PROVIDED DATA START
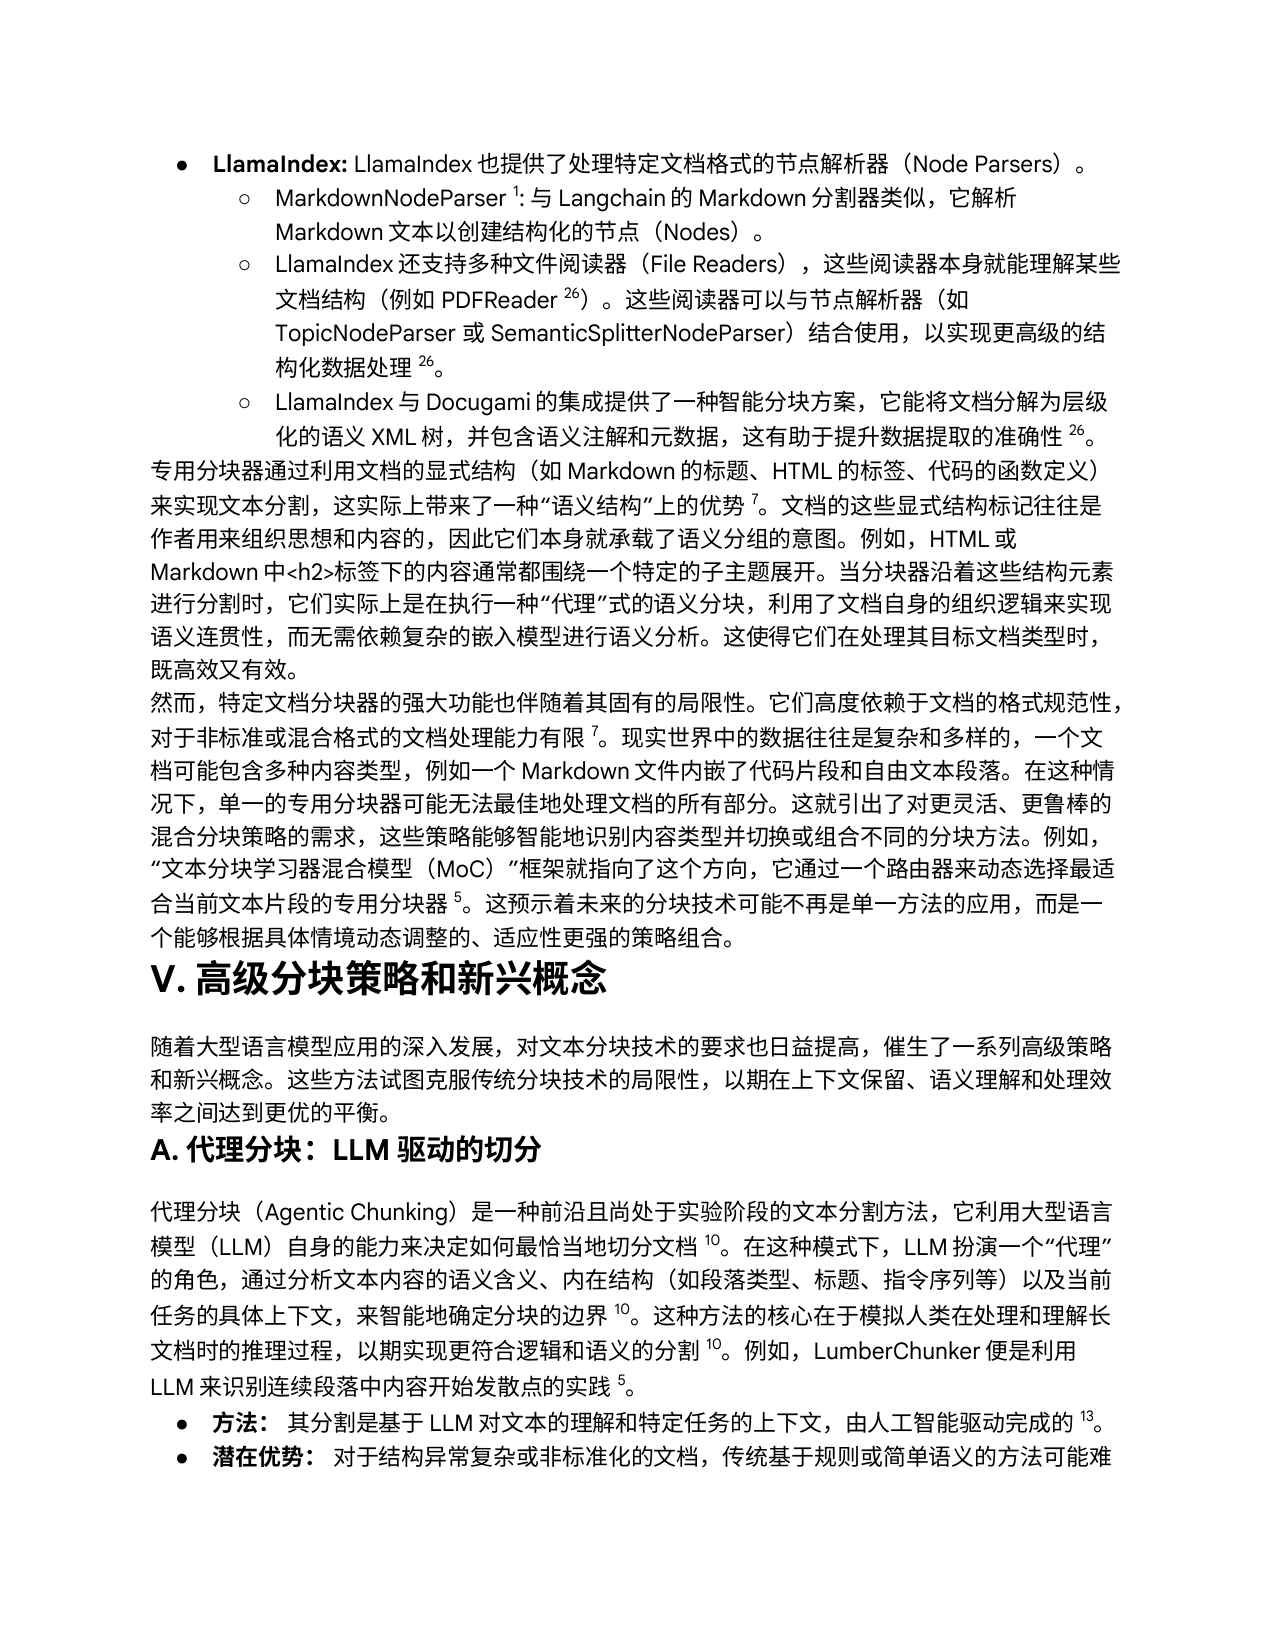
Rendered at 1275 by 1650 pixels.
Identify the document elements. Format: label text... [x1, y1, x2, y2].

list MarkdownNodeParser 1: 与Langchain的Markdown分割器类似，它解析Markdown文本以创建结构化的节点（Nodes）。 [237, 183, 1125, 247]
list LlamaIndex: LlamaIndex也提供了处理特定文档格式的节点解析器（Node Parsers）。 [175, 150, 1125, 179]
text 专用分块器通过利用文档的显式结构（如Markdown的标题、HTML的标签、代码的函数定义）来实现文本分割，这实际上带来了一种“语义结构”上的优势 7。文档的这些显式结构标记往往是作者用来组织思想和内容的，因此它们本身就承载了语义分组的意图。例如，HTML或Markdown中<h2>标签下的内容通常都围绕一个特定的子主题展开。当分块器沿着这些结构元素进行分割时，它们实际上是在执行一种“代理”式的语义分块，利用了文档自身的组织逻辑来实现语义连贯性，而无需依赖复杂的嵌入模型进行语义分析。这使得它们在处理其目标文档类型时，既高效又有效。 [150, 457, 1125, 685]
list 方法： 其分割是基于LLM对文本的理解和特定任务的上下文，由人工智能驱动完成的 13。 [175, 1407, 1125, 1438]
text 随着大型语言模型应用的深入发展，对文本分块技术的要求也日益提高，催生了一系列高级策略和新兴概念。这些方法试图克服传统分块技术的局限性，以期在上下文保留、语义理解和处理效率之间达到更优的平衡。 [150, 1033, 1125, 1128]
text 代理分块（Agentic Chunking）是一种前沿且尚处于实验阶段的文本分割方法，它利用大型语言模型（LLM）自身的能力来决定如何最恰当地切分文档 10。在这种模式下，LLM扮演一个“代理”的角色，通过分析文本内容的语义含义、内在结构（如段落类型、标题、指令序列等）以及当前任务的具体上下文，来智能地确定分块的边界 10。这种方法的核心在于模拟人类在处理和理解长文档时的推理过程，以期实现更符合逻辑和语义的分割 10。例如，LumberChunker便是利用LLM来识别连续段落中内容开始发散点的实践 5。 [150, 1198, 1125, 1403]
list LlamaIndex与Docugami的集成提供了一种智能分块方案，它能将文档分解为层级化的语义XML树，并包含语义注解和元数据，这有助于提升数据提取的准确性 26。 [237, 388, 1125, 452]
subtitle A. 代理分块：LLM 驱动的切分 [150, 1132, 1125, 1168]
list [175, 1443, 1125, 1472]
subtitle V. 高级分块策略和新兴概念 [150, 957, 1125, 1003]
list LlamaIndex还支持多种文件阅读器（File Readers），这些阅读器本身就能理解某些文档结构（例如 PDFReader 26）。这些阅读器可以与节点解析器（如 TopicNodeParser 或 SemanticSplitterNodeParser）结合使用，以实现更高级的结构化数据处理 26。 [237, 251, 1125, 384]
text 然而，特定文档分块器的强大功能也伴随着其固有的局限性。它们高度依赖于文档的格式规范性，对于非标准或混合格式的文档处理能力有限 7。现实世界中的数据往往是复杂和多样的，一个文档可能包含多种内容类型，例如一个Markdown文件内嵌了代码片段和自由文本段落。在这种情况下，单一的专用分块器可能无法最佳地处理文档的所有部分。这就引出了对更灵活、更鲁棒的混合分块策略的需求，这些策略能够智能地识别内容类型并切换或组合不同的分块方法。例如，“文本分块学习器混合模型（MoC）”框架就指向了这个方向，它通过一个路由器来动态选择最适合当前文本片段的专用分块器 5。这预示着未来的分块技术可能不再是单一方法的应用，而是一个能够根据具体情境动态调整的、适应性更强的策略组合。 [150, 689, 1125, 953]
PROVIDED DATA END
_EXERCISE REQUIREMENTS_: The answer must be a single number: how many lines of the data include the string "subtitle".

_OUTPUT FOR THIS EXERCISE_: 2